1 febbraio 2011. In tv Mubarak promette di non candidarsi più alla presidenza ma rifiuta di dimettersi. Sono già centinaia i morti nella repressione.
11 febbraio 2011. Mubarak si dimette. La presidenza ad interim passa al Supremo Consiglio delle Forze Armate.
28 novembre 2011. Alle elezioni i Fratelli Musulmani ottengono la maggioranza.
16-17 giugno 2012. Al ballottaggio delle presidenziali, vince con il 51,73% il candidato della Fratellanza Musulmana, Mohammed Morsi. Il 30 giugno giura: Morsi è il primo islamista e il primo civile eletto presidente in Egitto.
12 agosto 2012. Morsi nomina il generale Abdel Fattah al-Sisi, ex capo dell’intelligence militare, suo ministro della Difesa.
22 novembre 2012. Il governo islamista emana decreti che attribuiscono alla presidenza poteri straordinari e immunità totale, provocando nuove proteste.
Aprile 2013. Nasce il movimento Tamarod («ribelle»): chiede nuove elezioni e chiama a manifestazioni di massa contro il governo dei Fratelli Musulmani.
20 giugno 2013. Dopo mesi di proteste, in occasione del primo anniversario dal giuramento di Morsi, milioni di egiziani scendono in piazza: 8 morti.

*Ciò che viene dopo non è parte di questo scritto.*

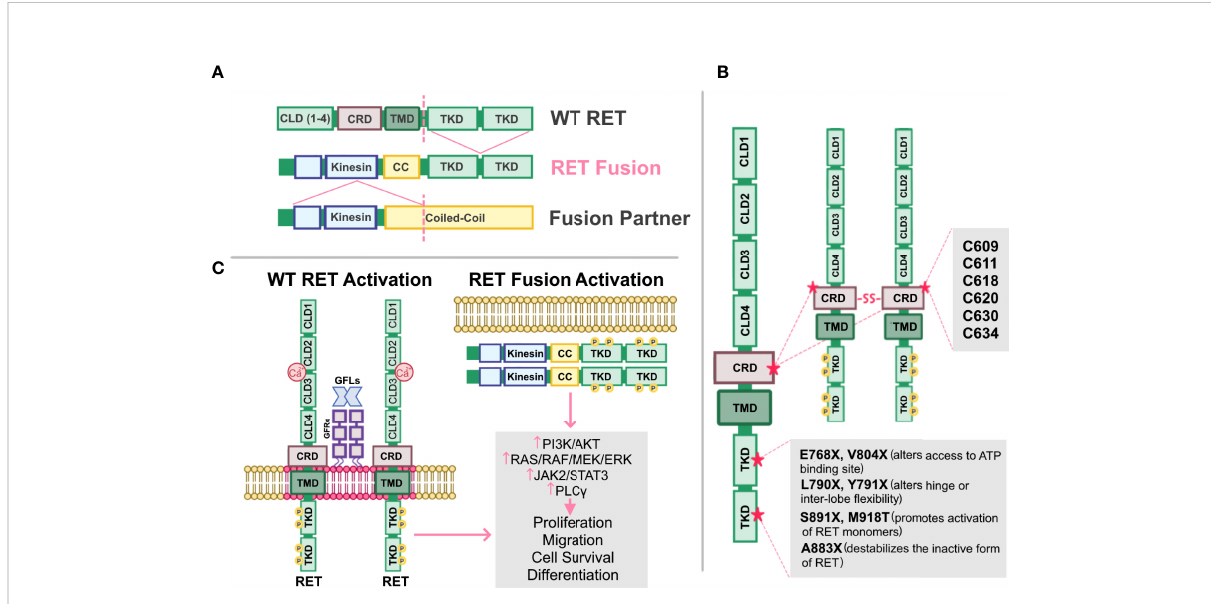
FIGURE 2 Altered RET and their mechanisms of activation. (A) Schematic representation of the fusion between the tyrosine kinase domain of wild-type (WT) RET receptor, and the kinesin and coiled-coil (CC) domain of a fusion partner. Dashed lines represent fusion sites. (B) Cysteine mutations in RET cysteine-rich domain (CRD) promote formation of intermolecular disul fi de bridges, leading to constitutive dimerization and activation of RET that is GDNF-independent. Mutations in RET tyrosine kinase domains (TKD) can elicit steric conformations that regulate access to the ATP binding pocket of RET (E768X, V804X), alter hinge or inter-lobe fl exibility (L790X, Y791X), promote activation of RET monomers (S891X, M918T), or destabilize the inactive form of RET (A883X), all of which confer constitutive RET activation albeit with varying activities. (C) Activation of either WT RET or oncogenic RET fusions can promote activation of downstream pathways, PI3K/AKT, RAS/RAF/MEK/ERK, JAK2/STAT3, and PLC g resulting in enhanced proliferation, migration, cell survival and differentiation, ultimately promoting neoplastic growth and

3 luglio 2013. L’esercito, guidato da al-Sisi, depone Morsi e lo mette ai domiciliari. La costituzione viene sospesa. I sostenitori di Morsi protestano contro il golpe.
14 agosto 2013. Il sit-in dei Fratelli Musulmani a Rabaa al Cairo è attaccato da polizia ed esercito. Un massacro: si stimano tra 800 e mille morti.
25 dicembre 2013. Il governo mette la Fratellanza Musulmana fuori legge.
26-28 maggio 2014. Presidenziali, l’ex generale al-Sisi è eletto con il 97%.
25 gennaio 2016. Il giovane ricercatore italiano Giulio Regeni scompare al Cairo. Il suo corpo, martoriato dalle torture, viene ritrovato il 3 febbraio lungo l’autostrada tra Il Cairo e Alessandria.
15 aprile 2016. In migliaia manifestano contro il trasferimento delle isole di Tiran e Sanafir, sul Mar Rosso, all’Arabia saudita. Sono le prime proteste di massa dall’insediamento di al-Sisi.
11 novembre 2016. Il Fondo Monetario Internazionale approva un prestito da 12 miliardi di dollari a favore dell’Egitto in tre anni, in cambio di riforme di austerity che nei mesi successivi colpiranno le fasce più deboli della popolazione, con un incremento stellare dei tassi di inflazione e di povertà.
8 aprile 2016. Alla luce dei numerosi depistaggi egiziani, l’Italia richiama a Roma l’ambasciatore in Egitto Massari.
14 agosto 2017. L’Italia nomina un nuovo ambasciatore nonostanze l’assenza di progressi nelle indagini sul caso Regeni. Cantini vola al Cairo il mese dopo.
2 aprile 2018. Al-Sisi viene rieletto con il 97% dei voti in elezioni farsa, senza reali avversari e con un’affluenza bassissima, al 41,5%.
4 dicembre 2018. La Procura di Roma iscrive nel registro degli indagati cinque cittadini egiziani, funzionari e vertici dei servizi di intelligence del Cairo.